* **TASK STATEMENT**
Please copy the book reviews starting at "Surprisingly, there were" and ending at "Silicon Valley tales.", swapping "product development tidbits" for "engineering lessons".

* **PASSAGE FOR REVIEW**
>>>
Profile Image for Jeremy Anderberg.
565 reviews68 followers
May 18, 2022
Though this book is probably for more of a niche audience than something like "Billion Dollar Loser" or "Super Pumped" (which read like actual soap operas), "The Founders" is foundational reading for anyone interested in the history of the internet and Silicon Valley.

Surprisingly, there were also a lot of interesting takeaways for my work — marketing insights, product development tidbits, and plenty of relational advice that was far more realistic and relevant than I’ve seen in other Silicon Valley tales.

"The Founders" is highly recommended for those with an interest in tech and Silicon Valley history — which, it should be noted, is also American cultural history.
Profile Image for Christie Bane.
1,336 reviews25 followers
July 2, 2022
If you’re thinking, “What, Christie read a book about a tech start up? WTH?” that is correct. I have no interest in PayPal, technology, math, business, or anything else involved with starting a company that because a huge success and is most likely something you will use today. But what does interest me is people who do things that other people don’t do, and the PayPal team certainly did that. Why did PayPal becomes what it is when so many other companies didn’t make it? Read this book to find out. It shows perfectly how success is never JUST because someone is good or an idea is great or you get lucky — you really have to have all three, like the PayPal founders did.
<<<
* **SUPPLIED MATERIAL**
>>>
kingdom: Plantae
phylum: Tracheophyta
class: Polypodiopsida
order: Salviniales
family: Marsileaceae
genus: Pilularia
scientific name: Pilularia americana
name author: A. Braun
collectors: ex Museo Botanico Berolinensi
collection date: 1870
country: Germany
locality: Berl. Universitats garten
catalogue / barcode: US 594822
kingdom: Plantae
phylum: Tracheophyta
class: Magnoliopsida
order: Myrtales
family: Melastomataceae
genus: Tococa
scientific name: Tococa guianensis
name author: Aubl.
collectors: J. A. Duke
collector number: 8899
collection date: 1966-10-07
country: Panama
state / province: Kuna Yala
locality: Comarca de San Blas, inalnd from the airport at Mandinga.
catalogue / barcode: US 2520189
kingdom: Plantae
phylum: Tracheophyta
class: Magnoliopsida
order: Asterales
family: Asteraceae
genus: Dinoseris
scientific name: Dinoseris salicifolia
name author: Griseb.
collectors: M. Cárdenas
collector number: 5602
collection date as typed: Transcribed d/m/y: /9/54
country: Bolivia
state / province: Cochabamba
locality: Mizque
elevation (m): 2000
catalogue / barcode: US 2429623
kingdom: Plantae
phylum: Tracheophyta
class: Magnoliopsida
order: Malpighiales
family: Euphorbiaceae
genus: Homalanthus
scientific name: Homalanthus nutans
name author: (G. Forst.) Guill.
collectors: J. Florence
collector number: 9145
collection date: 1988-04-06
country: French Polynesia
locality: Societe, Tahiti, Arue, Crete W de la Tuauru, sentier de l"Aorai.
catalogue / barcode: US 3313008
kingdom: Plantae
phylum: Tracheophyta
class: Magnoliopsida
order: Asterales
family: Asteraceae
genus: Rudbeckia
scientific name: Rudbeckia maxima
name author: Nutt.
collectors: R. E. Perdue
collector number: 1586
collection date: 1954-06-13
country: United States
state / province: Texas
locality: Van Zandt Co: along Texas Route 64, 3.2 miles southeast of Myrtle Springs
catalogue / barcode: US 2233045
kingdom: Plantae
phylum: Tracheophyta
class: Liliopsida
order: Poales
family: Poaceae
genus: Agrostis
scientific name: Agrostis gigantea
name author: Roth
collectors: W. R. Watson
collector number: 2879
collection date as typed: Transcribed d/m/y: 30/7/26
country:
<<<
* **RESPONSE TO THE EXERCISE**
Surprisingly, there were also a lot of interesting takeaways for my work — marketing insights, engineering lessons, and plenty of relational advice that was far more realistic and relevant than I’ve seen in other Silicon Valley tales.